◆ SECCIÓN DEL DOCUMENTO ◆

En esos años no existía el programa de educación de migrantes y además había mucha discriminación. No sólo les prohibían hablar en español sino que además los concejeros no los motivaban a seguir una carrera universitaria, dijo el concejero García.

“Cuando estaba yo para el high school era cuando estaba la Guerra de Vietnam y muy clarito nos decían: ‘No, tú vas a entrar al servicio militar y te vas a ir para la guerra’. Nada de cómo entrar a un colegio, nada de cómo firmar formas para becas nada de eso. Hasta el día de hoy no entiendo por qué pasó eso, pero nos pasó y nos hizo más fuertes hoy en día”, recordó.

Es por eso que García siempre les recuerda a sus estudiantes que no se olviden de dónde vienen, que entiendan que el trabajo en el campo es algo digno, en especial si su familia es encabezada por una madre soltera.

“Para ellos es parte de su vida, es el trabajo de ellos, tienes que participar para que nosotros tengamos los fondos para poder vivir”, afirmó.

Salvador Jr de 10 años levantando un balde de cebollas.

Aunque los tiempos están cambiando y las familias cada vez le dan más importancia a la educación de sus hijos. Antes, los padres no permitían que sus hijas fueran a la universidad, ahora es distinto, destacó García. Una de ellas es su exalumna y enfermera, Leslie Limas Treviño. Todos los años Limas Treviño viaja durante el verano con sus dos niños para apoyar a sus padres, que aún trabajan en el campo. Aunque los pequeños no están en edad, ella dijo que la experiencia les enseña algo.

“Tienen que saber el valor de las cosas sabiendo de dónde vienen y de dónde vienen ellos”, dijo la profesional.

Cuando García comenzó a trabajar en este programa especial, el Distrito Escolar tenía registrados casi 5 mil estudiantes que migraban; la cifra disminuyó drásticamente, ahora son poco más de mil 500. El consejero explicó que una razón es porque muchas compañías están usando maquinaria agrícola, pero también porque muchos temen salir de Texas y toparse con un retén migratorio, una dura realidad para muchos de sus estudiantes como Reyes.

Una tarde de octubre después de clases, Reyes, de 16 años describe el trabajo que realiza en el campo desde que tenía 9. Se sube a un vehículo que jala una plataforma llena de cajas que tiene que llenar con espárragos. Para pizcarlos se pasa todo el día con la espalda tan encorvada que se puede tocar los pies. Corta los espárragos con las manos, como si fueran tijeras. Si no lo hace cuando están frescos, al día siguiente se puede lastimar los dedos dolorosamente sin poder arrancar los tallos endurecidos. “Se te pueden quebrar o desgarrar y te duele”, expresa.

◆ CONSIGNA 1 ◆
Reescribe las filas desde la línea que contiene "family: Cannabaceae" hasta la línea que contiene "common name: European robin", ambas incluidas, reemplazando "common name" por "vernacular name" y sin cambiar nada más.

◆ FILAS DE DATOS ◆
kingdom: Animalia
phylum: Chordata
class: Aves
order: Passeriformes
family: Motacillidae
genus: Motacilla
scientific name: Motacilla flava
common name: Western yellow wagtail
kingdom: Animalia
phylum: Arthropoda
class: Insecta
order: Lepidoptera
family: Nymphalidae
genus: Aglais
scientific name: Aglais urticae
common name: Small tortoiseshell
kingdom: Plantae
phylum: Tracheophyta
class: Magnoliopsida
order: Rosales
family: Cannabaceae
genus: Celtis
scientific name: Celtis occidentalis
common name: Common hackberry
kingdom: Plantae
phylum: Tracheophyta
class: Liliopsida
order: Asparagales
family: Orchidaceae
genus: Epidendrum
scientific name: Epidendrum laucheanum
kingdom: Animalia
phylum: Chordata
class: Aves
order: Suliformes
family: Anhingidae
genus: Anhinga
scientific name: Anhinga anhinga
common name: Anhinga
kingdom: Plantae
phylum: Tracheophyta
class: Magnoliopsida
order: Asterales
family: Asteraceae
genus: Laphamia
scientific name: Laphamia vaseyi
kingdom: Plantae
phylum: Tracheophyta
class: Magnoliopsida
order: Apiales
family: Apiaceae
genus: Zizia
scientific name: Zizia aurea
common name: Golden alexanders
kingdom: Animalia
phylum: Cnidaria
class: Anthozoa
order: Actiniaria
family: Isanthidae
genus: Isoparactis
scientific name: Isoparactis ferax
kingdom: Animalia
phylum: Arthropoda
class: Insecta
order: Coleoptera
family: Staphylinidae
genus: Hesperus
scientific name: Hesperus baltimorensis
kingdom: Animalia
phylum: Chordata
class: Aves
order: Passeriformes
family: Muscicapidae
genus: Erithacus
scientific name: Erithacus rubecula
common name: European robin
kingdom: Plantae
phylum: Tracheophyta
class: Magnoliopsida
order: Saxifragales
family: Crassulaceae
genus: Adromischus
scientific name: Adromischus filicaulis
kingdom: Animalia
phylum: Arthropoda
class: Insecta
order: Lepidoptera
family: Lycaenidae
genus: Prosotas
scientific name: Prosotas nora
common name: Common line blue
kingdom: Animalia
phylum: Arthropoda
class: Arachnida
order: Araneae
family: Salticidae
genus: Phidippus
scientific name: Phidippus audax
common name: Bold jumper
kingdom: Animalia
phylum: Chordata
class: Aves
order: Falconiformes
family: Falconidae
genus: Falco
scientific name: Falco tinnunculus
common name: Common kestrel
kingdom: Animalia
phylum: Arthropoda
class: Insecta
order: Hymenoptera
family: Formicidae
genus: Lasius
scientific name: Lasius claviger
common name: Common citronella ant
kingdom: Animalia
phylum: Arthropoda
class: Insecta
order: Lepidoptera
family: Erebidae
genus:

◆ CONSIGNA 2 ◆
Copia sin ningún cambio el pasaje de la sección del documento que va desde "Salvador Jr de" hasta "les enseña algo.".

◆ RESPUESTA DEL EJERCICIO 1 ◆
family: Cannabaceae
genus: Celtis
scientific name: Celtis occidentalis
vernacular name: Common hackberry
kingdom: Plantae
phylum: Tracheophyta
class: Liliopsida
order: Asparagales
family: Orchidaceae
genus: Epidendrum
scientific name: Epidendrum laucheanum
kingdom: Animalia
phylum: Chordata
class: Aves
order: Suliformes
family: Anhingidae
genus: Anhinga
scientific name: Anhinga anhinga
vernacular name: Anhinga
kingdom: Plantae
phylum: Tracheophyta
class: Magnoliopsida
order: Asterales
family: Asteraceae
genus: Laphamia
scientific name: Laphamia vaseyi
kingdom: Plantae
phylum: Tracheophyta
class: Magnoliopsida
order: Apiales
family: Apiaceae
genus: Zizia
scientific name: Zizia aurea
vernacular name: Golden alexanders
kingdom: Animalia
phylum: Cnidaria
class: Anthozoa
order: Actiniaria
family: Isanthidae
genus: Isoparactis
scientific name: Isoparactis ferax
kingdom: Animalia
phylum: Arthropoda
class: Insecta
order: Coleoptera
family: Staphylinidae
genus: Hesperus
scientific name: Hesperus baltimorensis
kingdom: Animalia
phylum: Chordata
class: Aves
order: Passeriformes
family: Muscicapidae
genus: Erithacus
scientific name: Erithacus rubecula
vernacular name: European robin

◆ RESPUESTA DEL EJERCICIO 2 ◆
Salvador Jr de 10 años levantando un balde de cebollas.

Aunque los tiempos están cambiando y las familias cada vez le dan más importancia a la educación de sus hijos. Antes, los padres no permitían que sus hijas fueran a la universidad, ahora es distinto, destacó García. Una de ellas es su exalumna y enfermera, Leslie Limas Treviño. Todos los años Limas Treviño viaja durante el verano con sus dos niños para apoyar a sus padres, que aún trabajan en el campo. Aunque los pequeños no están en edad, ella dijo que la experiencia les enseña algo.